• Objetivo 1:
Indique si cada una de las siguientes afirmaciones concuerda con el relato sobre el Reykjarfjörður y responda sí o no, citando literalmente las palabras del relato que lo determinan: (a) las focas halladas eran media docena, repartidas en dos grupos; (b) sacar el trípode resultó una buena idea; (c) las aves estaban posadas sobre unas rocas.
• Objetivo 2:
Prosiga el relato sobre el Reykjarfjörður a partir de su última oración.

Grupo de focas en el Reykjarfjörður

Grupo de focas en el Reykjarfjörður.

Tras una larga pausa, seguimos adelante llenos de satisfacción. Tan solo por aquel momento mágico, habría valido la pena la excursión. Pero no llegamos muy lejos. Apenas unos metros más adelante encontramos media docena de focas, repartidas en dos grupos. Volvimos a echar pie a tierra. Las focas se dividían entre las que se dedicaban a observarnos y las que simplemente nos ignoraban y seguían a lo suyo. Esta vez si me decidí a sacar el trípode. No fue una buena idea. Quizá fue por verme con el trípode en la mano, o simplemente pensaron que, al separarme de Olga buscando un mejor encuadre, estábamos intentando rodearlas. El caso es que, de forma brusca, las focas se echaron al agua y se alejaron nadando por el fiordo.

Aves en el Reykjarfjörður

Aves en el Reykjarfjörður.

Volvimos a ponernos en marcha, pero nuevamente nos detuvimos en menos de cinco minutos. Esta vez, la culpa fue de un grupo de aves. Parecían ser fulmares (si estoy equivocado, se agradece cualquier corrección), posados tranquilamente sobre unas rocas.

• Material:

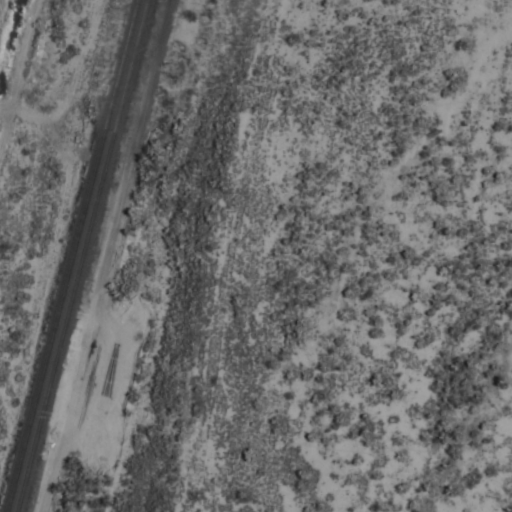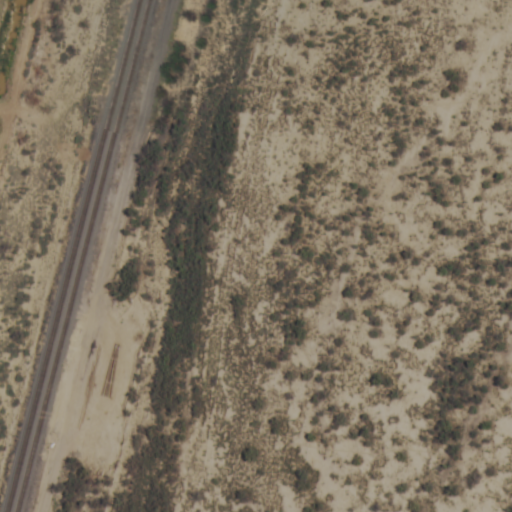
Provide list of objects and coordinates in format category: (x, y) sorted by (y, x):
railway: (74, 256)
railway: (83, 256)
road: (274, 256)
road: (199, 257)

• Resultado final 1:
(a) Sí: «encontramos media docena de focas, repartidas en dos grupos».
(b) No: «No fue una buena idea.»
(c) Sí: «posados tranquilamente sobre unas rocas».

• Resultado final 2:
Charrán ártico

Charrán ártico.

Estábamos contemplando la escena, cuando vimos acercarse a un charrán ártico. Uno de los pájaros más asombrosos que existen. Habita en zonas boreales durante nuestro verano, para realizar una migración épica, atravesando el globo hasta latitudes próximas a la Antártida, donde pasa nuestro invierno. Algunos individuos recorren más de 80.000 kilómetros en su migración anual. Además, durante la época de cría demuestran una agresividad asombrosa, como habíamos podido comprobar durante nuestra excursión a Hvítserkur.

Charrán ártico sobre roca

Charrán ártico sobre roca.

Nuestro charrán se limitó a posarse sobre una roca solitaria, a cierta distancia de los fulmares. Tras permanecer allí apenas un minuto, observando detenidamente el fiordo, decidió seguir con su vuelo, regalándonos un despegue de una belleza asombrosa, que desgraciadamente no fui capaz de fotografiar.

Djúpavíkurfoss entre la niebla

Djúpavíkurfoss entre la niebla.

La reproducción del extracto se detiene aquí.